Your objective | Give the records back exactly as written, but without the images.

-*-

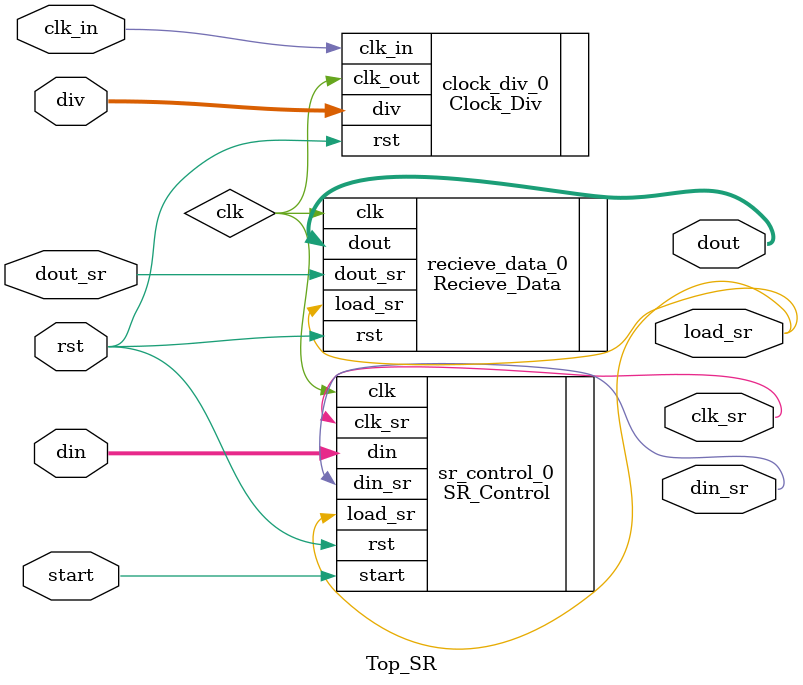
<source format=v>
`timescale 1ns / 1ps
`define WIDTH 170


module Top_SR(
    input clk_in,
    input rst,
    input [3:0] div,
    input start,
    input [`WIDTH-1:0] din,
    input dout_sr,
    output clk_sr,
    output din_sr,
    output load_sr,
    output [`WIDTH-1:0] dout
    );

wire clk;  

Clock_Div clock_div_0(
        .clk_in(clk_in),
        .div(div),
        .rst(rst),
        .clk_out(clk)
        );
            
SR_Control sr_control_0(
         .din(din),
         .clk(clk),
         .rst(rst),
         .start(start),
         .din_sr(din_sr),
         .load_sr(load_sr),
         .clk_sr(clk_sr)
        );
        
Recieve_Data recieve_data_0(
        .dout_sr(dout_sr),
        .clk(clk),
        .rst(rst),
        .load_sr(load_sr),
        .dout(dout)
        );                         
endmodule

</source>
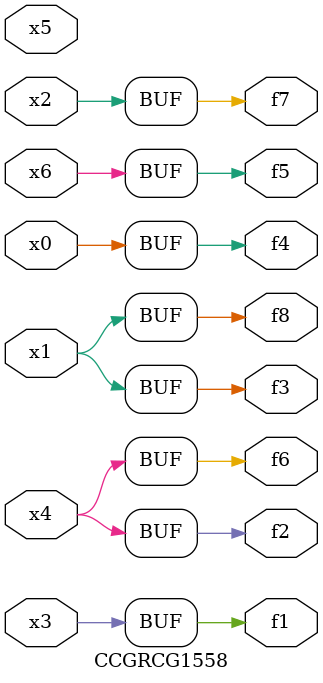
<source format=v>
module CCGRCG1558(
	input x0, x1, x2, x3, x4, x5, x6,
	output f1, f2, f3, f4, f5, f6, f7, f8
);
	assign f1 = x3;
	assign f2 = x4;
	assign f3 = x1;
	assign f4 = x0;
	assign f5 = x6;
	assign f6 = x4;
	assign f7 = x2;
	assign f8 = x1;
endmodule

</source>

-*-

Result for this task |
<source format=v>
`timescale 1ns / 1ps
`define WIDTH 170


module Top_SR(
    input clk_in,
    input rst,
    input [3:0] div,
    input start,
    input [`WIDTH-1:0] din,
    input dout_sr,
    output clk_sr,
    output din_sr,
    output load_sr,
    output [`WIDTH-1:0] dout
    );

wire clk;  

Clock_Div clock_div_0(
        .clk_in(clk_in),
        .div(div),
        .rst(rst),
        .clk_out(clk)
        );
            
SR_Control sr_control_0(
         .din(din),
         .clk(clk),
         .rst(rst),
         .start(start),
         .din_sr(din_sr),
         .load_sr(load_sr),
         .clk_sr(clk_sr)
        );
        
Recieve_Data recieve_data_0(
        .dout_sr(dout_sr),
        .clk(clk),
        .rst(rst),
        .load_sr(load_sr),
        .dout(dout)
        );                         
endmodule

</source>
<source format=v>
module CCGRCG1558(
	input x0, x1, x2, x3, x4, x5, x6,
	output f1, f2, f3, f4, f5, f6, f7, f8
);
	assign f1 = x3;
	assign f2 = x4;
	assign f3 = x1;
	assign f4 = x0;
	assign f5 = x6;
	assign f6 = x4;
	assign f7 = x2;
	assign f8 = x1;
endmodule

</source>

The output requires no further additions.